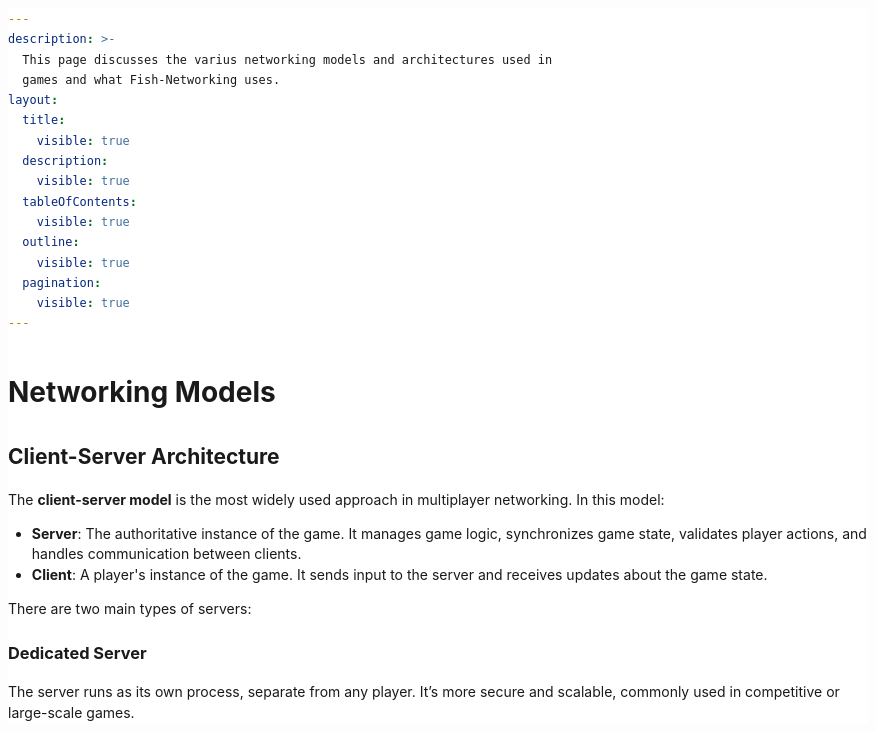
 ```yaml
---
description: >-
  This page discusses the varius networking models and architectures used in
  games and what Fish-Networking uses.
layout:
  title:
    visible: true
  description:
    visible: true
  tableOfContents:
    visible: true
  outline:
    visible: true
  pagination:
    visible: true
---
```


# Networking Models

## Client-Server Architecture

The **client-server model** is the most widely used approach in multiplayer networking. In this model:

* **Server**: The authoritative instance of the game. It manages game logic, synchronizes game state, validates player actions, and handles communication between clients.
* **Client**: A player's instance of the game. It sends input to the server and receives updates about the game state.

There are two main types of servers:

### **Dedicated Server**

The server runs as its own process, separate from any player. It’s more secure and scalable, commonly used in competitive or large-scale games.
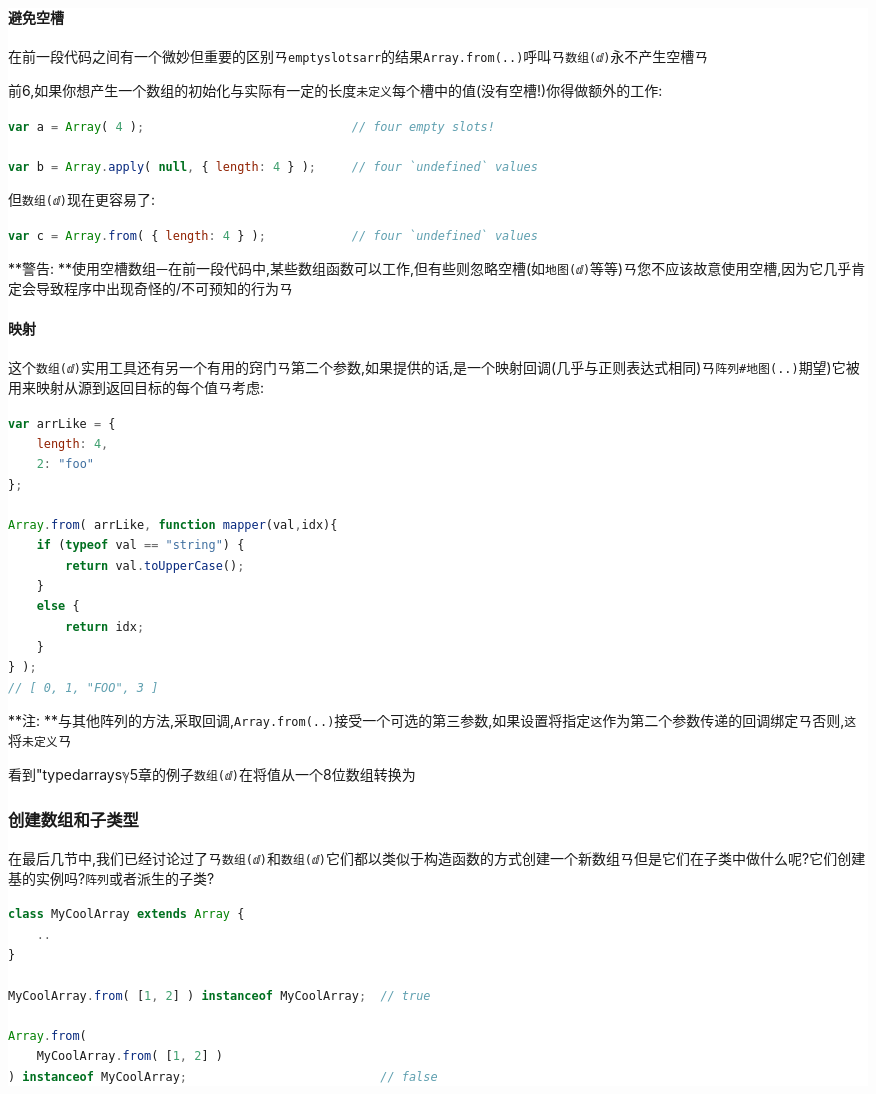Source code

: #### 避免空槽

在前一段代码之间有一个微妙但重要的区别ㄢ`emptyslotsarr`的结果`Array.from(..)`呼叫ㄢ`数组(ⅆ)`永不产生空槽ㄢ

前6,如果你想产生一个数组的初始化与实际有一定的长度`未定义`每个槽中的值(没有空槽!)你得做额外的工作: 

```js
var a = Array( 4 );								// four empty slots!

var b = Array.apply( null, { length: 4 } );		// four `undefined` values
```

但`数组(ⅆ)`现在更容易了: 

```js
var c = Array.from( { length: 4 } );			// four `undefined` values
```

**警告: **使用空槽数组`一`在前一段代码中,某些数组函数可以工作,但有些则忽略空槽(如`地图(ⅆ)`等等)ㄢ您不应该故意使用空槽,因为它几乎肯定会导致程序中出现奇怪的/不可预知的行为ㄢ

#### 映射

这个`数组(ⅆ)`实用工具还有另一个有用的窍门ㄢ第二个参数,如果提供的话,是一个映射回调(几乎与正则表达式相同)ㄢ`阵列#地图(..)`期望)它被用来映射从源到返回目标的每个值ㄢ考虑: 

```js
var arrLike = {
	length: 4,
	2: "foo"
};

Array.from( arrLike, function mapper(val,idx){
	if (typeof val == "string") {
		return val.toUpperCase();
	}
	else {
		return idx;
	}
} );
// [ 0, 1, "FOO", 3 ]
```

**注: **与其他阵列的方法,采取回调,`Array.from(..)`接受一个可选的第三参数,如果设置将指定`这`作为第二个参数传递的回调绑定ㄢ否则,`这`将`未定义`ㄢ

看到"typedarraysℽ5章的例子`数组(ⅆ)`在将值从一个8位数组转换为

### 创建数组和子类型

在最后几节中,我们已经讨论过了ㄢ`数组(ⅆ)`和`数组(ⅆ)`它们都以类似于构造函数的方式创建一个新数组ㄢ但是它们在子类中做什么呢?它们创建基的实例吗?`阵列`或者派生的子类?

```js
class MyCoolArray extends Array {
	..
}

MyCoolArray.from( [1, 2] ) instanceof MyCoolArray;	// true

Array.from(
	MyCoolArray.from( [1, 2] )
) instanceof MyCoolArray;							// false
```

## WORK INSTRUCTION
Only the pictures are to be left out; all other material is to be output exactly.

## RESULT OF THE EXERCISE
 ```yaml
---
description: >-
  This page discusses the varius networking models and architectures used in
  games and what Fish-Networking uses.
layout:
  title:
    visible: true
  description:
    visible: true
  tableOfContents:
    visible: true
  outline:
    visible: true
  pagination:
    visible: true
---
```


# Networking Models

## Client-Server Architecture

The **client-server model** is the most widely used approach in multiplayer networking. In this model:

* **Server**: The authoritative instance of the game. It manages game logic, synchronizes game state, validates player actions, and handles communication between clients.
* **Client**: A player's instance of the game. It sends input to the server and receives updates about the game state.

There are two main types of servers:

### **Dedicated Server**

The server runs as its own process, separate from any player. It’s more secure and scalable, commonly used in competitive or large-scale games.
Source code

: #### 避免空槽

在前一段代码之间有一个微妙但重要的区别ㄢ`emptyslotsarr`的结果`Array.from(..)`呼叫ㄢ`数组(ⅆ)`永不产生空槽ㄢ

前6,如果你想产生一个数组的初始化与实际有一定的长度`未定义`每个槽中的值(没有空槽!)你得做额外的工作: 

```js
var a = Array( 4 );								// four empty slots!

var b = Array.apply( null, { length: 4 } );		// four `undefined` values
```

但`数组(ⅆ)`现在更容易了: 

```js
var c = Array.from( { length: 4 } );			// four `undefined` values
```

**警告: **使用空槽数组`一`在前一段代码中,某些数组函数可以工作,但有些则忽略空槽(如`地图(ⅆ)`等等)ㄢ您不应该故意使用空槽,因为它几乎肯定会导致程序中出现奇怪的/不可预知的行为ㄢ

#### 映射

这个`数组(ⅆ)`实用工具还有另一个有用的窍门ㄢ第二个参数,如果提供的话,是一个映射回调(几乎与正则表达式相同)ㄢ`阵列#地图(..)`期望)它被用来映射从源到返回目标的每个值ㄢ考虑: 

```js
var arrLike = {
	length: 4,
	2: "foo"
};

Array.from( arrLike, function mapper(val,idx){
	if (typeof val == "string") {
		return val.toUpperCase();
	}
	else {
		return idx;
	}
} );
// [ 0, 1, "FOO", 3 ]
```

**注: **与其他阵列的方法,采取回调,`Array.from(..)`接受一个可选的第三参数,如果设置将指定`这`作为第二个参数传递的回调绑定ㄢ否则,`这`将`未定义`ㄢ

看到"typedarraysℽ5章的例子`数组(ⅆ)`在将值从一个8位数组转换为

### 创建数组和子类型

在最后几节中,我们已经讨论过了ㄢ`数组(ⅆ)`和`数组(ⅆ)`它们都以类似于构造函数的方式创建一个新数组ㄢ但是它们在子类中做什么呢?它们创建基的实例吗?`阵列`或者派生的子类?

```js
class MyCoolArray extends Array {
	..
}

MyCoolArray.from( [1, 2] ) instanceof MyCoolArray;	// true

Array.from(
	MyCoolArray.from( [1, 2] )
) instanceof MyCoolArray;							// false
```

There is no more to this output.